Safe default that works everywhere. ~8x compression with <2% recall loss on typical sentence embeddings. Good starting point for any deployment.

Additional Profiles

  • Aggressive (2-bit) -- maximum compression, 16x ratio, ~10-15% recall loss
  • HighFidelity (8-bit) -- conservative, 4x ratio, negligible recall loss

Algorithm

  1. Walsh-Hadamard Transform -- decorrelates embedding dimensions using an orthogonal +1/-1 transform. O(n log n) via butterfly operations.
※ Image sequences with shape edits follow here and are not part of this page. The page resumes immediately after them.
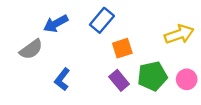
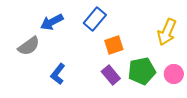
yellow arrow: (179, 34) -> (167, 32), turned 132

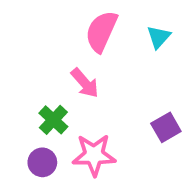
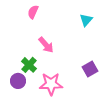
pink semicircle: (101, 31) -> (33, 12), moved, size x0.6
purple circle: (42, 162) -> (18, 81), moved

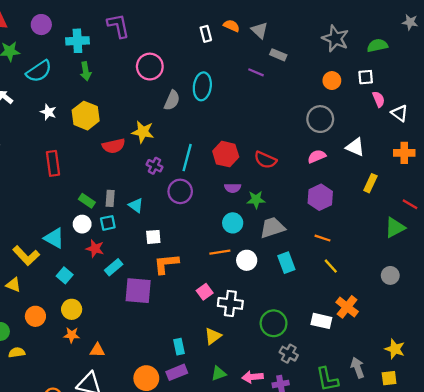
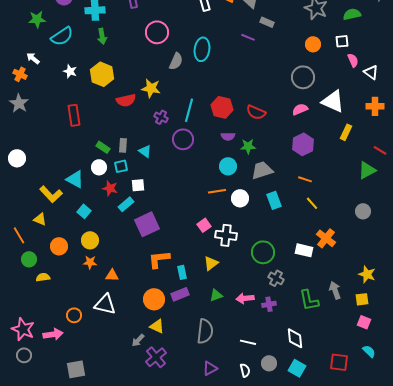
white triangle: (355, 147) -> (333, 101), size x1.4
white square: (153, 237) -> (138, 185), moved
orange L-shape: (166, 264) -> (159, 259), moved
purple square: (138, 291) -> (147, 224), turned -30

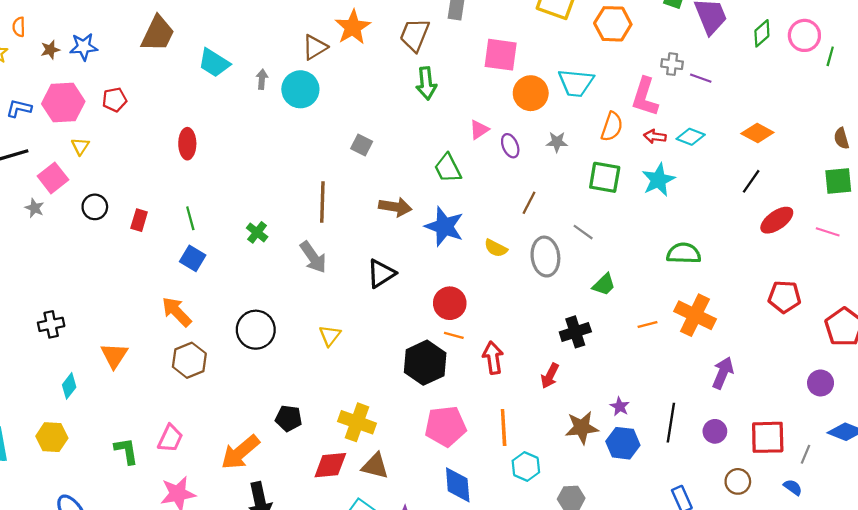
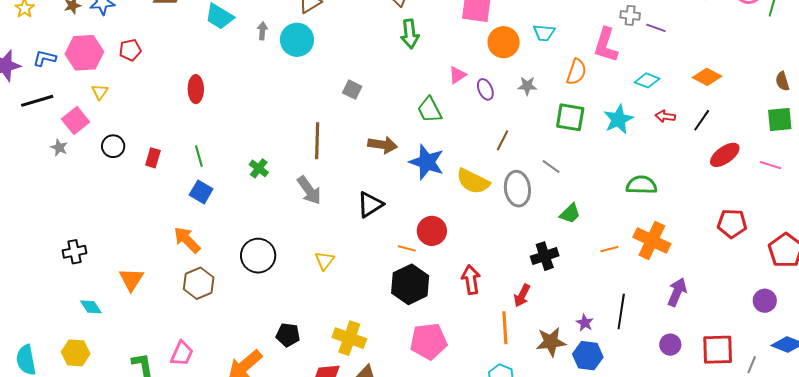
cyan trapezoid: (576, 83) -> (544, 33), size x0.7
red arrow: (655, 136) -> (665, 116), moved
yellow semicircle: (496, 248) -> (473, 181), size x1.6
orange line: (454, 335) -> (407, 248), moved
cyan diamond: (69, 386) -> (91, 307), turned -70
black line: (671, 423) -> (621, 312), moved
orange line: (504, 428) -> (505, 328), moved

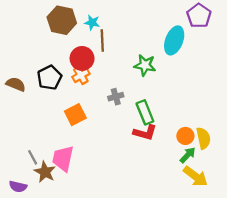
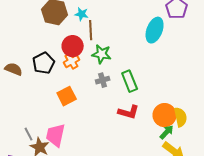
green star: (145, 65) -> (102, 54), moved
green rectangle: (145, 112) -> (130, 81), moved
orange circle: (185, 136) -> (165, 115), size x1.5

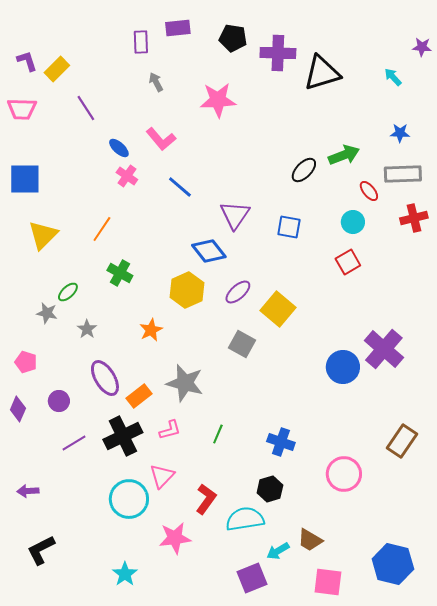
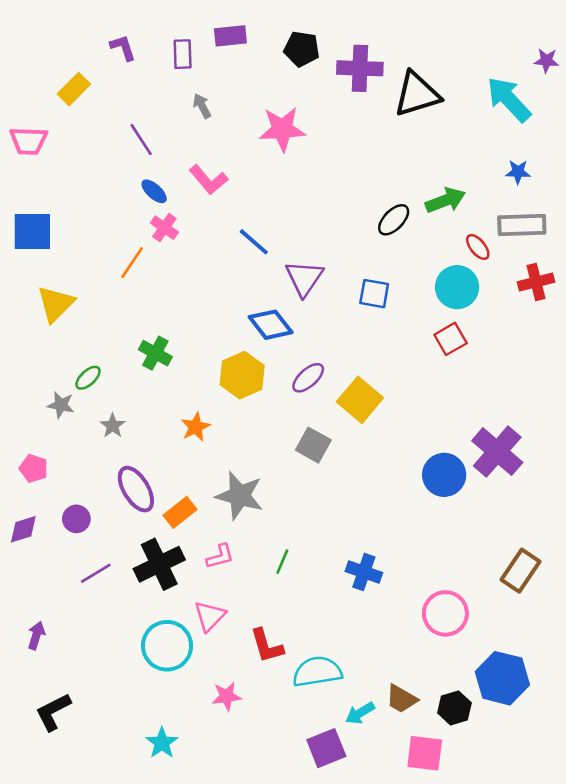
purple L-shape: (27, 61) -> (123, 48), moved
cyan arrow: (393, 77) -> (509, 99), size x2.0
purple line: (86, 108) -> (141, 140), moved
blue line: (180, 187) -> (254, 242), moved
cyan circle: (353, 222) -> (457, 287), size x1.4
orange line: (102, 229) -> (132, 263), moved
purple diamond: (18, 409) -> (23, 529), turned 50
black hexagon: (270, 489) -> (454, 708), moved
purple arrow: (28, 491) -> (36, 635), turned 110
red L-shape: (206, 499) -> (267, 646), turned 128
pink star: (175, 538) -> (227, 696), size x0.7
blue hexagon: (393, 564) -> (502, 678), moved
Energy concentrates into fewer coefficients.

  2. Adaptive Outlier Detection -- channels with magnitude > threshold * std get stored at float16. These carry disproportionate information for similarity ranking.

  3. Uniform Quantization -- remaining channels are uniformly quantized to n-bit integers with a global scale and zero-point per vector.

  4. Bit Packing -- quantized indices are packed into bytes at arbitrary bit-widths (not just powers of 2).

Integration

SQLite-vec (Claude Code, CrowClaw, Orion memory)

from crowquant.bridge_sqlite import SqliteVecBridge

with SqliteVecBridge("~/.claude/memory/claude_memory.sqlite") as bridge:
    stats = bridge.analyze()
    print(stats)
    result = bridge.compress_database(n_bits=4)
    print(f"compressed {result['vectors_compressed']} vectors, {result['ratio']:.1f}x")

LanceDB (Orion vectors)

from crowquant.bridge_lance import LanceBridge

bridge = LanceBridge("path/to/lance_db")
bridge.compress_table("embeddings", n_bits=4)

Honcho (Hermes memory)

from crowquant.bridge_honcho import HonchoBridge

with HonchoBridge("path/to/state.db") as bridge:
    analysis = bridge.analyze()
    if analysis["found_vectors"]:
        bridge.compress_sessions(n_bits=4)

Python API

import numpy as np
from crowquant import quantize, dequantize, WHTransform
from crowquant.adaptive import AdaptiveQuantizer
from crowquant.search import compressed_cosine, compressed_knn
from crowquant.profiles import get_profile

# basic compression
vec = np.random.randn(768).astype(np.float32)
block = quantize(vec, n_bits=4)
recovered = dequantize(block)

# adaptive compression (outlier-aware)
aq = AdaptiveQuantizer()
block = aq.quantize(vec)
recovered = aq.dequantize(block)

# search
blocks = [quantize(v, n_bits=4) for v in vectors]
results = compressed_knn(query_vec, blocks, k=10)

# profiles
profile = get_profile("crowstation")
print(f"{profile.name}: {profile.n_bits}-bit, {profile.theoretical_ratio}x ratio")

CLI Usage

crowquant compress <db_path> [--bits N] [--type sqlite|lance|honcho]
crowquant analyze <db_path>
crowquant benchmark [--dim 768] [--count 10000] [--bits 4]
crowquant info

Benchmarks

Run crowquant benchmark to generate benchmarks for your hardware. Typical results on an i7-11370H:

Bits Dim Ratio MSE Cosine Error Quantize Dequantize
4 768 ~6x ~0.001 ~0.003 ~5k vec/s ~8k vec/s
3 768 ~8x ~0.003 ~0.008 ~5k vec/s ~8k vec/s
2 768 ~12x ~0.01 ~0.02 ~5k vec/s ~8k vec/s

Development

pip install -e ".[dev]"
pytest tests/ -v

License

MIT

About

CrowQuant -- Adaptive vector compression for AI memory systems. TurboQuant-inspired 3-4 bit compression with 8-10x size reduction.